Guarani — nomeado no mapa

  • trechos extraídos:
  • p. 1, corpo do mapa: “GUARANI?”
  • p. 1, corpo do mapa: “GUARANI”
  • fatos detectados:
  • Aparece duas vezes com grafias distintas — “GUARANI?” (incerteza) e “GUARANI” (afirmativo); sugestão de identificação disputada em pelo menos uma área do mapa
  • Família “Tupi-Guarani” consta na legenda numerada como grupo 6

Bororo — nomeado no mapa

  • trechos extraídos:
  • p. 1, corpo do mapa: “BOROROS-12”
  • fatos detectados:
  • Classificado como grupo 12 (“Tribos Primitivas Isoladas”) — enquadramento da escola Kulturkreise
  • Posicionado no interior do Brasil (Mato Grosso)

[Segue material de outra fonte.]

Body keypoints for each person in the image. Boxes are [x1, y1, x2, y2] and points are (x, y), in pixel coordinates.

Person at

Canela — possivelmente nomeado no mapa

  • trechos extraídos:
  • p. 1, corpo do mapa: “CANAELLA-5”
  • fatos detectados:
  • Sufixo -5 = Gês e Puri-Coroados, consistente com os Canela (Timbira/Jê do Maranhão)
  • flags específicas:
  • tipo: entidade_ambigua; detalhe: “Grafia ‘CANAELLA’ diverge de ‘Canela’; possível que o cartógrafo use outra grafia da época ou que seja outro grupo Gê”

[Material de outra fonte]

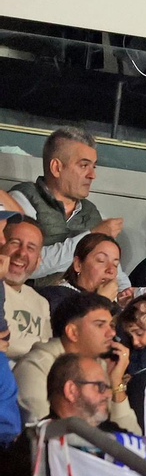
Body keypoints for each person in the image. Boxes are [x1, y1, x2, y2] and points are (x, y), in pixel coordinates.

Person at [7, 127, 128, 287]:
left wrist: (128, 293)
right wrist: (92, 235)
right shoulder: (21, 199)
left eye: (94, 167)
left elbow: (115, 273)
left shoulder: (93, 214)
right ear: (56, 168)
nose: (92, 175)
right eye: (84, 165)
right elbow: (27, 264)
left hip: (82, 305)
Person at [16, 291, 136, 430]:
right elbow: (42, 433)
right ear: (73, 332)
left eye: (111, 326)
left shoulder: (103, 367)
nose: (112, 333)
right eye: (100, 325)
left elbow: (133, 439)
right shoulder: (36, 366)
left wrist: (116, 383)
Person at [37, 232, 124, 314]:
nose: (111, 270)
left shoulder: (114, 309)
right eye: (101, 260)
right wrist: (101, 301)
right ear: (78, 264)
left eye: (115, 265)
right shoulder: (55, 296)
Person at [4, 217, 52, 359]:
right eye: (15, 243)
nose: (22, 253)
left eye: (31, 248)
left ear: (38, 262)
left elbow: (46, 354)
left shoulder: (41, 303)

Grupos da legenda de siglas (mencionados; sem página de entidade autônoma neste corpus)

  • p. 1, legenda de siglas:
  • “B. — Bara”
  • “BU. — Buhagana”
  • “C. — Caua”
  • “CH. — Chamacoco”
  • “CO. — Cobeua”
  • “COL. — Colorado”
  • “D. — Desana”
  • “S. — Soloa”
  • “T. — Tuiuca”
  • “U. — Uanana”

Esses dez grupos aparecem exclusivamente na legenda de siglas (não identificados como rótulos no corpo do mapa pela transcrição disponível) e não têm página de entidade autônoma neste corpus. Todos são grupos amazônicos — Chamacoco é povo do Chaco, os demais são do Alto Rio Negro e Vaupés. Documentar aqui para referência futura.

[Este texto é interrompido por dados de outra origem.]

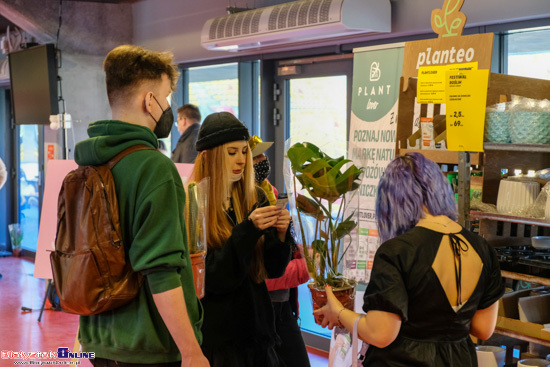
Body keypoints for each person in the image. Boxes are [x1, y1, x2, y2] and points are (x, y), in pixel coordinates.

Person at [74, 45, 208, 367]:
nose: (169, 107)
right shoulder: (154, 168)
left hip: (97, 341)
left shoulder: (86, 165)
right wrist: (191, 352)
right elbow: (161, 272)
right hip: (148, 349)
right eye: (167, 96)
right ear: (150, 101)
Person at [314, 152, 505, 367]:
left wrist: (339, 312)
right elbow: (483, 329)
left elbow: (381, 333)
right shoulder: (483, 249)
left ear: (391, 202)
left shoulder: (396, 251)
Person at [190, 112, 293, 367]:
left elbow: (272, 269)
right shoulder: (194, 204)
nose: (241, 160)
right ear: (208, 155)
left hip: (257, 335)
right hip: (218, 341)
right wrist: (248, 228)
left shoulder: (254, 196)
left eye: (244, 151)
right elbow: (213, 277)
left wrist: (280, 236)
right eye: (232, 152)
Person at [249, 135, 311, 367]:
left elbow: (281, 243)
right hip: (262, 308)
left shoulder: (271, 192)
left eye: (263, 154)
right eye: (256, 156)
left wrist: (298, 250)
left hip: (283, 307)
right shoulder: (242, 202)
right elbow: (260, 271)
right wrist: (306, 266)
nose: (263, 160)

4. Citações ambíguas / não atribuídas

  • p. 1: “JAGAN-11” e “ALACALUF-11” (grupo 11 = Fueginos) — possível identificação com Yaghan (Tierra del Fuego) e Alacaluf (Patagônia), mas grafias distorcem; não atribuíveis com certeza pela transcrição disponível.
  • p. 1: “MAPOITIAN-2”, “URUCUIENNE-2” — famílias Carib (grupo 2); grafias não identificadas com certeza.
  • p. 1: “SABUAS?”, “COROCHES?”, “A-NORIM?”, “CHIBUCU?” — rótulos com interrogação no original; identificações incertas.

5. Notas de continuidade (multi-página)

Não aplicável. Documento de página única.

6. Notas do extractor

  • Releituras: 3 (P1 identificação ampla → P2 detalhamento das entidades → P3 varredura focal: grupos menores, siglas da legenda, topônimos, marcas de incerteza do cartógrafo)
  • Qualidade da transcrição MD: moderada — captura os elementos textuais principais (legenda, etnônimos maiores, assinatura), mas declara explicitamente que “muitos nomes de lugares, rios, tribos e designações culturais aparecem por toda a extensão do mapa em letras muito pequenas”. Micro-rótulos e legendas de mapas em escalas continentais são habitualmente ilegíveis em digitalizações de baixa resolução.
  • Lacunas: Corpo do mapa contém dezenas de rótulos não transcritos; a transcrição é uma amostra representativa, não exaustiva. A legenda numérica e de siglas foi capturada integralmente.
  • Descoberta P3: A nota de incerteza cartográfica (interrogações junto a etnônimos) é dado primário — não artefato de OCR — e deve ser registrada como evidência epistemológica do estado do conhecimento etnológico em 1940.
  • Sugestão para redação: O valor biográfico deste mapa está no contexto — é o tipo de ferramenta de que um indigenista como Cildo F. S. Meireles disporia para localizar e classificar os povos com os quais trabalhava. A classificação dos Bororo como “Tribos Primitivas Isoladas” e a incerteza sobre os Apinayé merecem nota analítica.